◆ **SOURCE PASSAGE**

╔══

# Best Single pin sight for 3D



## bowtechlx (Sep 11, 2011)

I like the hogg father. Its a great all around sight thats good for hunting and target. They are built like a tank and they hold their value well.


----------



## schmel_me (Dec 17, 2003)

If you want a single pin do yourself a favor and get a quality target sight. Axcel or CBE take your pick.


----------



## jerdel (Apr 9, 2013)

Any other sights. Does the axcel sight have a fast slider or a button to move it faster the turning the knob hundreds of times.


----------



## salmon killer (Jun 19, 2011)

Spot hogg have some great sights.The tommy hog and the hogg father are my favorites.For just 3D hogg father.


----------



## dairyboy4 (Jun 24, 2007)

DTABOY said:


> Any other sights. Does the axcel sight have a fast slider or a button to move it faster the turning the knob hundreds of times.


yes ...............but you will find that you rarely use it


----------



## Thermodude (Dec 15, 2011)

I got a very good deal this year on a Sword Titan along with a .010 pin, 4X and 6X lenes, so far im very happy with it.


----------



## jerdel (Apr 9, 2013)

yes ...............but you will find that you rarely use it 

What do you mean I will find that I will rarely use what


----------



## dairyboy4 (Jun 24, 2007)

DTABOY said:


> yes ...............but you will find that you rarely use it
> 
> What do you mean I will find that I will rarely use what


You will rarely use a fast slider button on your site due to the fact you rarely find major yardage changes from one target to the other a constant on a compitition course......note to mention if used it with throw your 10th of a yard numbers off.


----------



## silhouette13 (Feb 26, 2007)

i have a slew of CBE, but have used Sureloc and Toxonics in the past, i have an elite CBE a few OLD style TH3, a 3DML, and a tek Target.....by far my favorite is the tek target for 3D, solid, quick adjustment, bomb proof.....all one could wish for.....everything but clicks !  but you dont need them anyhoo.


----------



## salmon killer (Jun 19, 2011)

╚══

◆ **Multi-view scene reconstruction material**

╔══

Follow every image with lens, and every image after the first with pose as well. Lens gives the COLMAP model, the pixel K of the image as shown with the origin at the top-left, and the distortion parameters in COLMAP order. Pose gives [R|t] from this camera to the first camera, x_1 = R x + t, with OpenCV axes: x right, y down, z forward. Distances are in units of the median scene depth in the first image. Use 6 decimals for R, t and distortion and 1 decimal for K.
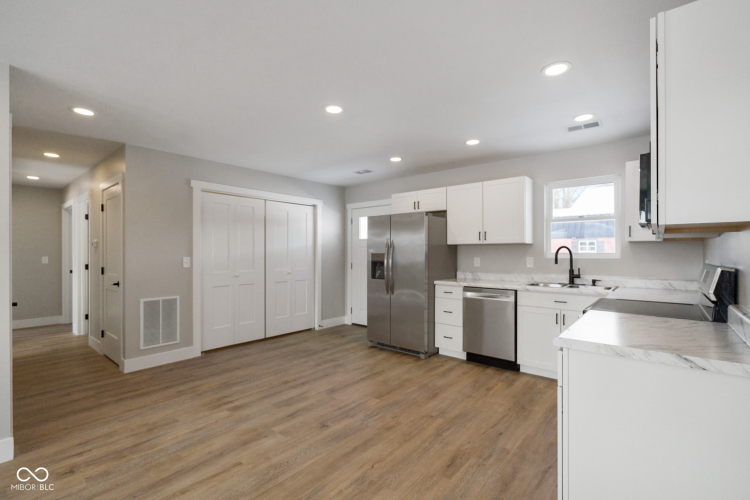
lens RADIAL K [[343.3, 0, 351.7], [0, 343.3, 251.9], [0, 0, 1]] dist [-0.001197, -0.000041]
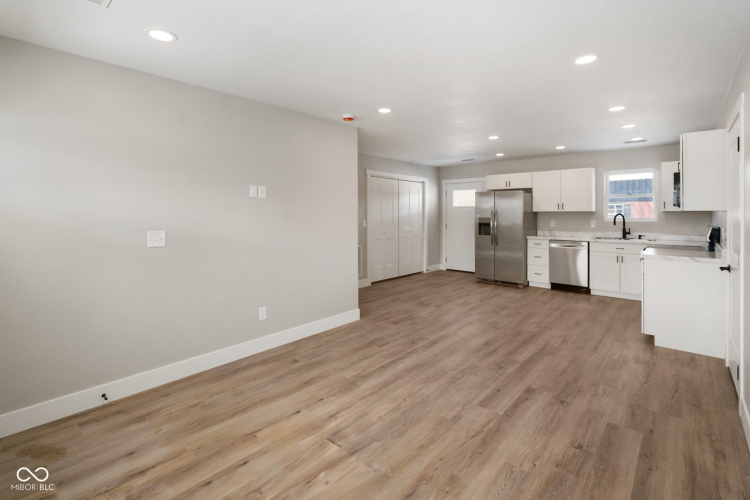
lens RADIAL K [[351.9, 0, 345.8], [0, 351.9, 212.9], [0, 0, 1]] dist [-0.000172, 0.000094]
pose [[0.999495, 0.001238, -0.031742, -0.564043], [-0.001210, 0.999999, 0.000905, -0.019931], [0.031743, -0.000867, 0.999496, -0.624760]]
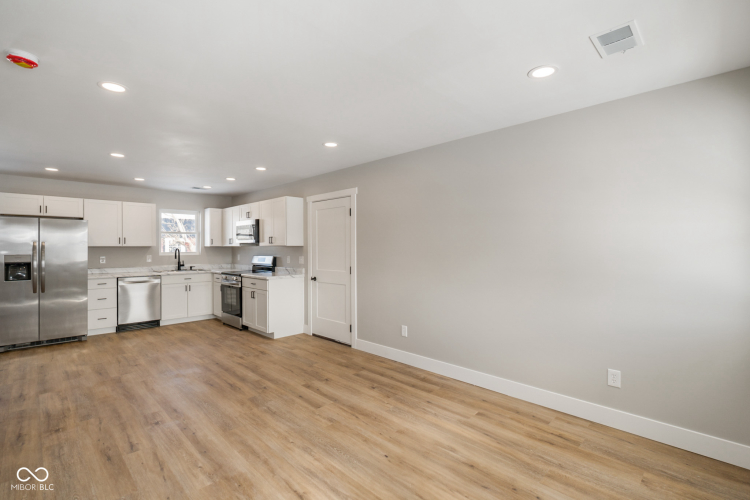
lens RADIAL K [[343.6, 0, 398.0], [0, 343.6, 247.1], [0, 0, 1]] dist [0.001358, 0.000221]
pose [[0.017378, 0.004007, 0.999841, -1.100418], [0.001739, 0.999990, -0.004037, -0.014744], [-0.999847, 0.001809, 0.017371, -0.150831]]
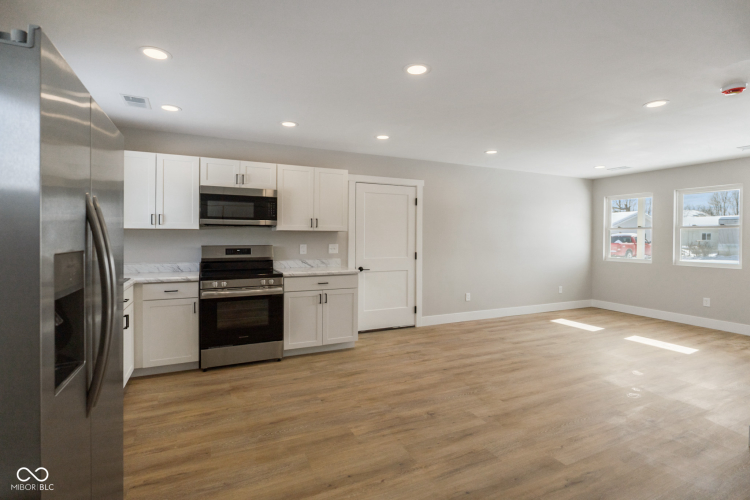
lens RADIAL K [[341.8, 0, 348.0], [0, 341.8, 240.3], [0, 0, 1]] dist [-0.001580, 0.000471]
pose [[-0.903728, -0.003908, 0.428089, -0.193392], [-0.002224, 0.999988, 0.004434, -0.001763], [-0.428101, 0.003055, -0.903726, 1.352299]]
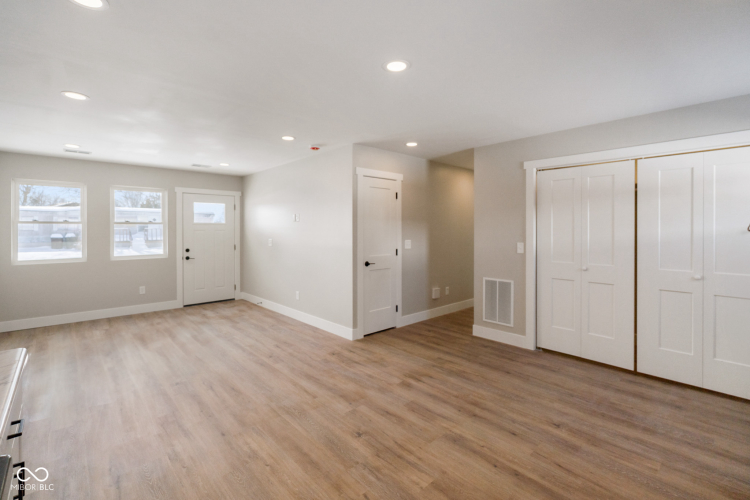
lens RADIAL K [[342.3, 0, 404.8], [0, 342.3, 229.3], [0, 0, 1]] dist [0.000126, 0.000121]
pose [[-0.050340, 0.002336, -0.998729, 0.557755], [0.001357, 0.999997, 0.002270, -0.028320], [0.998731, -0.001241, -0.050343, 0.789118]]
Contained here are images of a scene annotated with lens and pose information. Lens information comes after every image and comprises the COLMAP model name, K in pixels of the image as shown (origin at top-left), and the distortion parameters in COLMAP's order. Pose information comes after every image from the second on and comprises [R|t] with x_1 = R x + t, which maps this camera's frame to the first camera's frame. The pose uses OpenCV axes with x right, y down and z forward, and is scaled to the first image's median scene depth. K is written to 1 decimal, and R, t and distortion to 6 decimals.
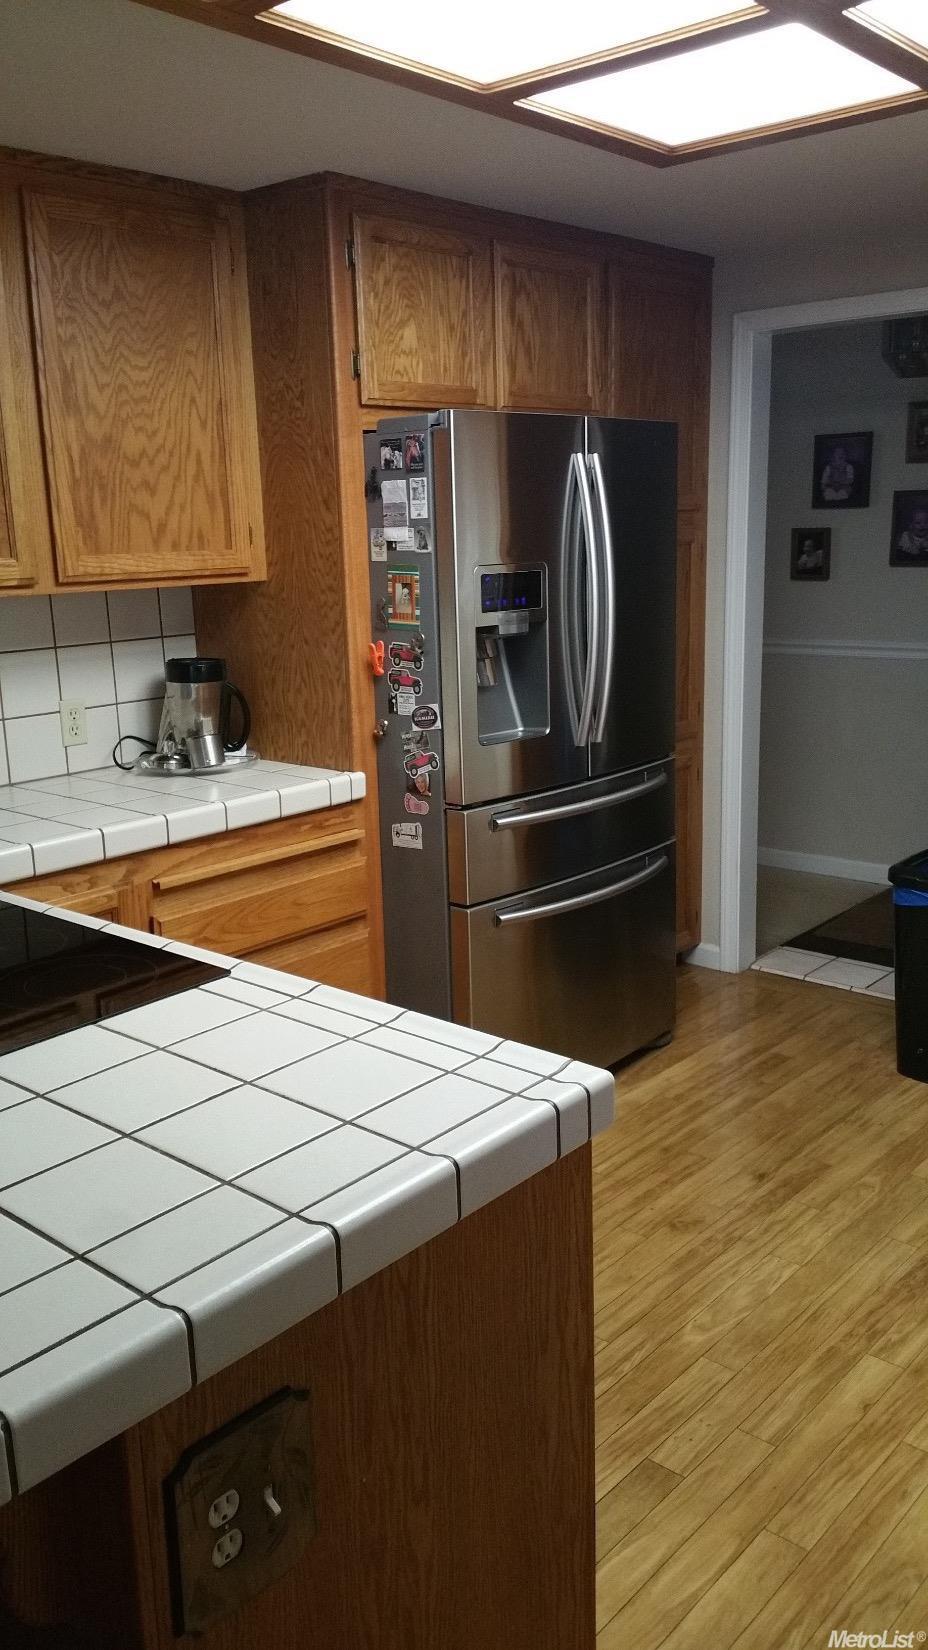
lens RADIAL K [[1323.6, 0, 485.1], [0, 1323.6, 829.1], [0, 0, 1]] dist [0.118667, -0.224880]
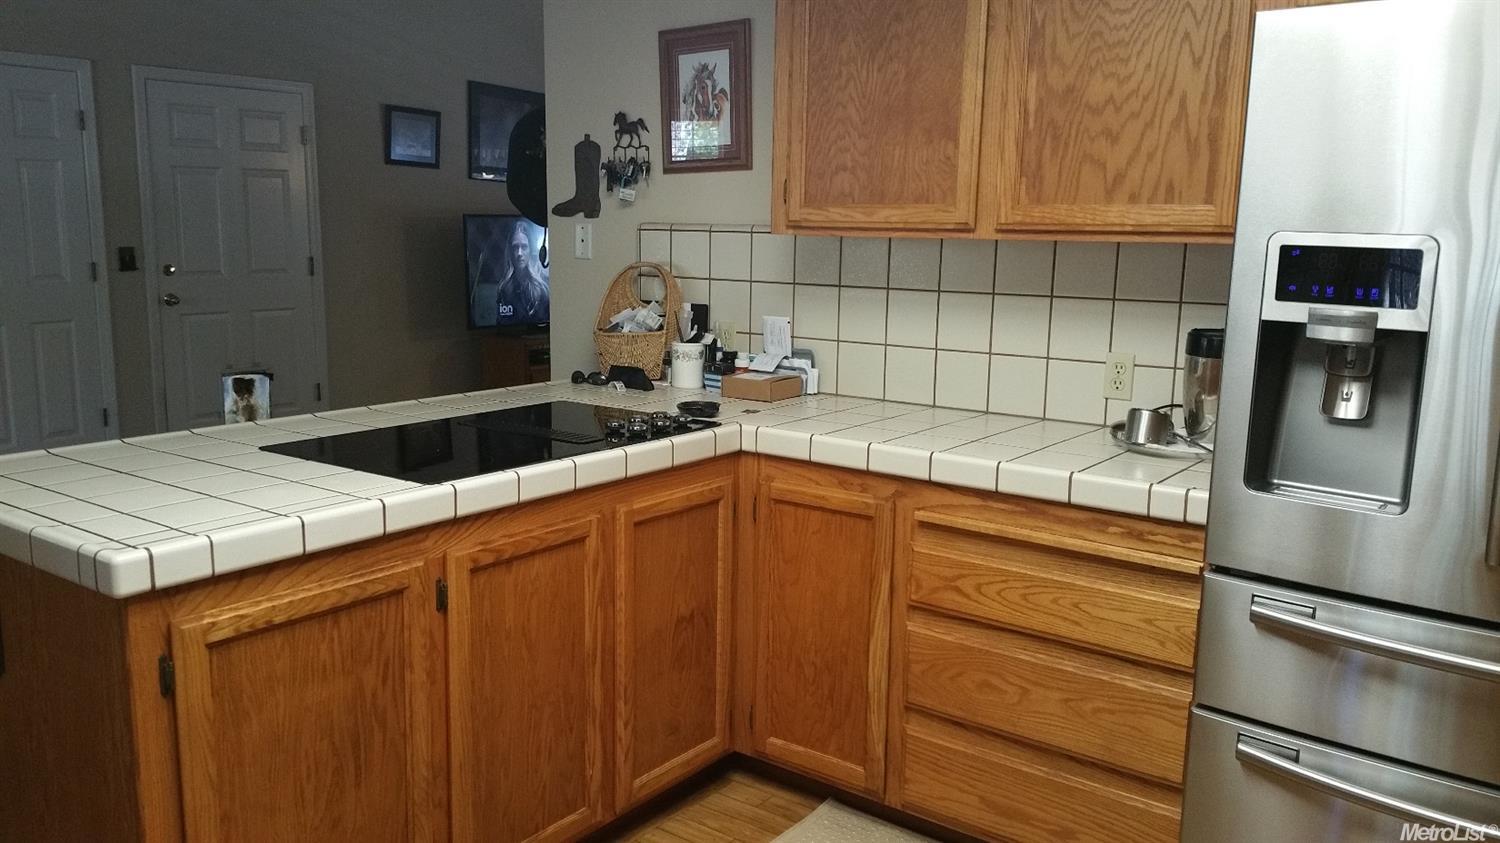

╚══

◆ **DIRECTIONS**
1 – In the thread about single pin sights for 3D, which sight does silhouette13 name as a favorite for 3D?
2 – Resume the thread about single pin sights for 3D from the point where it stops.
This material was drawn from a different source than the thread.

◆ **OUTPUTS BY TASK**
1 – The tek target.

2 –
dairyboy4 said:


> You will rarely use a fast slider button on your site due to the fact you rarely find major yardage changes from one target to the other a constant on a compitition course......note to mention if used it with throw your 10th of a yard numbers off.


I call BS.


----------



## 4him (Jan 14, 2011)

CBE Quad Lite with a Viper scope, and the Tek Hybrid, my two favorite.


----------



## safe cracker (Sep 28, 2009)

i like the hha so easy my grandsons use them and so does an old man great sight


----------



## Silentdraw13 (Jan 13, 2014)

i wont shoot anything but HHA, i have the 2" reostat and the sight picture is so open i can see the marks and the landmarks i need to make that arrow in the 12 ring


----------



## jfp1972 (Feb 26, 2009)

I just picked up a single pin 2014 CBE Hybrid on a 6" dovetail with a green .019" pin. I shoot the same setup for everything (hunting, 3D, and indoor) and I like everything About this sight so far. I'm still sighting in but this sight is smooth, bright, the 1 7/8 housing is the right size for me, there is no vibration and the dovetail realty gives me some distance between peep and pin. Very happy with my choice so far.


----------



## bownero (Mar 12, 2011)

Just bought a SPOT HOGG TOMMY HOGG! Now I'm waiting on my damn bow!:asleep:


----------



## darton3d (Oct 16, 2009)

Take a look at the Shrewd Target sight. It is very impressive, excellent machining, crisp clicks, windage is marked for direction, third axis adjustment is part of the sight. All around it is a great sight. 
They also make a top notch scope housing!


----------



## Arlodog (Dec 6, 2013)

I use a Sword Centurion, works well for 3d and hunting.


----------



## BTShooter (Jan 27, 2008)

darton3d said:


> Take a look at the Shrewd Target sight. It is very impressive, excellent machining, crisp clicks, windage is marked for direction, third axis adjustment is part of the sight. All around it is a great sight.
> They also make a top notch scope housing!


+1 on Shrewd. I have their Target Sight along with a pimped-out Nomad scope (i.e., front & rear shades with centering ring and 4x lens) and their 0.015 pin. Absolutely love it. Also, I've worked with their customer service. I had an issue where I accidentally bumped the bubble level and somehow jacked it up. I ordered a new level on their website. Their customer service rep emailed me to say that he was cancelling my order and was sending me a new bubble free of charge. I didn't even have to pay shipping. They actually sent me 6 new levels, 2 of each color, all for free. I didn't ask them to do this, they just did it on their own. That's the kind of customer service that gets you noticed.


----------



## bowtechlx (Sep 11, 2011)

I just got a ds advantage sight and its just plain awesome. Super light, well build, smooth, and rock solid. I have a hogg father and its nice but a little on the heavy side. I would recommend them both. But the ds advantage sight has the upper hand.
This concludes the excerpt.